ジムの立場でも考えてみよう

―「移籍の自由」が意味するものー
 

 最近、僕のところに、いわゆる「ジム関係者」の方々からメールをいただくことが増えてきました。いただくメールは、基本的に本望選手たちの状況を「救済すべきもの」とみとめる立場のものばかりで、「がんばってください」という激励さえかけてくださる方も少なくありません(僕個人は何もがんばってはいないのですが……)。

 ただ、そんなメールの中に、ある「注文」をつけておられる方も多いのです。それは、今回の本望選手たちの待遇に関する議論が、即「ボクサーの移籍の自由化」への要求に直接つながっていくことに対する危惧です。

 じつは、本望選手本人たちも、けっして「移籍の完全自由化」を求めているわけではないのです。
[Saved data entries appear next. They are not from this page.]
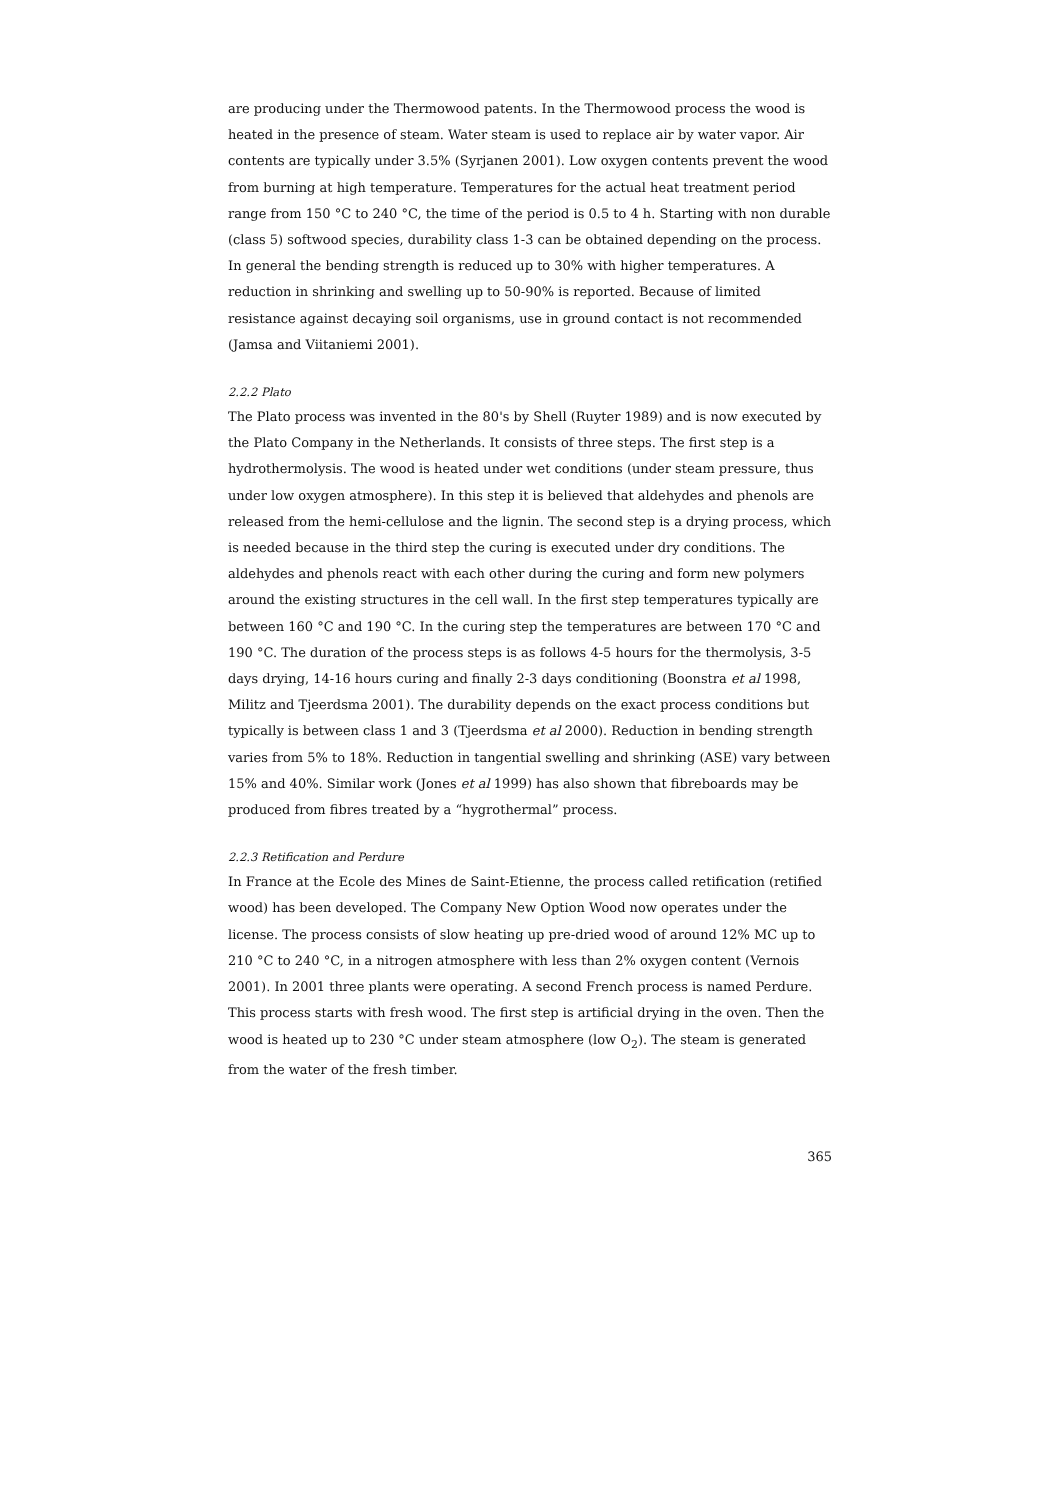are producing under the Thermowood patents. In the Thermowood process the wood is heated in the presence of steam. Water steam is used to replace air by water vapor. Air contents are typically under 3.5% (Syrjanen 2001). Low oxygen contents prevent the wood from burning at high temperature. Temperatures for the actual heat treatment period range from 150 °C to 240 °C, the time of the period is 0.5 to 4 h. Starting with non durable (class 5) softwood species, durability class 1-3 can be obtained depending on the process. In general the bending strength is reduced up to 30% with higher temperatures. A reduction in shrinking and swelling up to 50-90% is reported. Because of limited resistance against decaying soil organisms, use in ground contact is not recommended (Jamsa and Viitaniemi 2001).
2.2.2 Plato
The Plato process was invented in the 80's by Shell (Ruyter 1989) and is now executed by the Plato Company in the Netherlands. It consists of three steps. The first step is a hydrothermolysis. The wood is heated under wet conditions (under steam pressure, thus under low oxygen atmosphere). In this step it is believed that aldehydes and phenols are released from the hemi-cellulose and the lignin. The second step is a drying process, which is needed because in the third step the curing is executed under dry conditions. The aldehydes and phenols react with each other during the curing and form new polymers around the existing structures in the cell wall. In the first step temperatures typically are between 160 °C and 190 °C. In the curing step the temperatures are between 170 °C and 190 °C. The duration of the process steps is as follows 4-5 hours for the thermolysis, 3-5 days drying, 14-16 hours curing and finally 2-3 days conditioning (Boonstra et al 1998, Militz and Tjeerdsma 2001). The durability depends on the exact process conditions but typically is between class 1 and 3 (Tjeerdsma et al 2000). Reduction in bending strength varies from 5% to 18%. Reduction in tangential swelling and shrinking (ASE) vary between 15% and 40%. Similar work (Jones et al 1999) has also shown that fibreboards may be produced from fibres treated by a “hygrothermal” process.
2.2.3 Retification and Perdure
In France at the Ecole des Mines de Saint-Etienne, the process called retification (retified wood) has been developed. The Company New Option Wood now operates under the license. The process consists of slow heating up pre-dried wood of around 12% MC up to 210 °C to 240 °C, in a nitrogen atmosphere with less than 2% oxygen content (Vernois 2001). In 2001 three plants were operating. A second French process is named Perdure. This process starts with fresh wood. The first step is artificial drying in the oven. Then the wood is heated up to 230 °C under steam atmosphere (low O<sub>2</sub>). The steam is generated from the water of the fresh timber.
365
「不当な処遇」を訴えている彼らにしてなお、業界の秩序にしたがい、あくまでも200万円なりの移籍金を払って移籍しようとしているのです。

 僕自身も、無条件で移籍を自由化することを主張するのは、選手の利益をある一面においてだけ考えた、雑な議論だと思っています。

 「移籍の自由化」にはどんな弊害があるのでしょうか? このことについては、ジムを経営する立場、あるいはボクシング界全体の健全な発展を考えてみるとき、問題が見えてくるような気がします。

 いただいたメールをもとに、以下に「移籍の自由化」にまつわる問題点を述べてしてみます。

 1.「マネジャー制度」も天国ではない。

 日本のボクシング界は、ジムオーナー制で成り立っています。ジムのオーナーが、選手やトレーナーの実質的なマネジャーであり(家族などで分業するにせよ)、それでいてしばしば興行も行なうプロモーターたりうるというシステムは、ご存知の通り、しばしばジムオーナー(会長)たちの横暴を許す状況を作り出し、批判の対象となっているわけです。

 それに対し、アメリカなどで行なわれているマネージャー制度については、「労使間の健全な分離」という点で、ポジティブに評価されることが多いのです。ですが、実際には、マネジャー契約の現場は多くのかけひきや闘争の行なわれる、もうひとつのリングです。ドン・キング・プロモーションの契約書を見た人の話によると、「ものすごい量の契約書」をかたづけなければならないそうです。

 現役で戦い続けるボクサーたちが、マネージメント契約についても自己責任できっちりやれるだけの時間と労力をさくことは困難です。アメリカからのニュースでしょっ中伝えられる、ボクサーとマネジャー、プロモーター(たいていドン・キング)との法廷闘争の話は、アメリカ的な「マネジャー制度」にしさえすれば問題がかたづくわけではない、ということを示しているのではないでしょうか。

2.大ジムだけが生き残るボクシング界で、ほんとうに良いのか?

 契約の3年が終了した際、自由に移籍を認めると、大多数である弱小ジムに所属する本当のプロボクサー(他に正業を持たないプロボクサー)は、一部大手ジム、又は、お金に物を言わせたジムへと流れていく可能性が大となります。

 日本のボクシングジムは、しばしば「親代わり」のようなことをしなければならないことが多いのも現実です。ジムは、しばしば選手の上京を手伝い、就職・アルバイトを斡旋し、場合によっては下宿の面倒までみて、リングの内外でボクサーをサポートし、育てます。そうやって育てたボクサーが、ある程度強くなった時(デビュー3年で日本タイトルを狙うくらいの選手は、少なくありません)、より大きなジムにひきぬかれてしまうのでは、「やってられない」という状況になることでしょう。

 大多数の弱小ジムの経営は苦しくなり、つぶれるジムも続出するでしょう(まあ、見方を変えれば、ジムがほとんどつぶれない現状も異常なのですが)。大手ジムに、選手もマネージメント力も完全に集中することになります。そういう状況が何を意味するのか、ほんとうにそれが望ましい状態なのか、よくよく考えなければなりません。

 以上のようなことを考えますと、本望選手たちの移籍を認めることと、一般論として選手の移籍を自由化することは、(大いに関係はあるにせよ)まったく意味合いが違うのだ、ということが明らかになるのではないでしょうか。

 ジムがボクサーを搾取したり、不当に危険にさらしたりするのは無論許されることではありません。しかし、ジムが、ある程度、健全で安定した経営をしてこそ、ボクサーも優れた環境を手にすることができることも、忘れるわけにはいかないでしょう。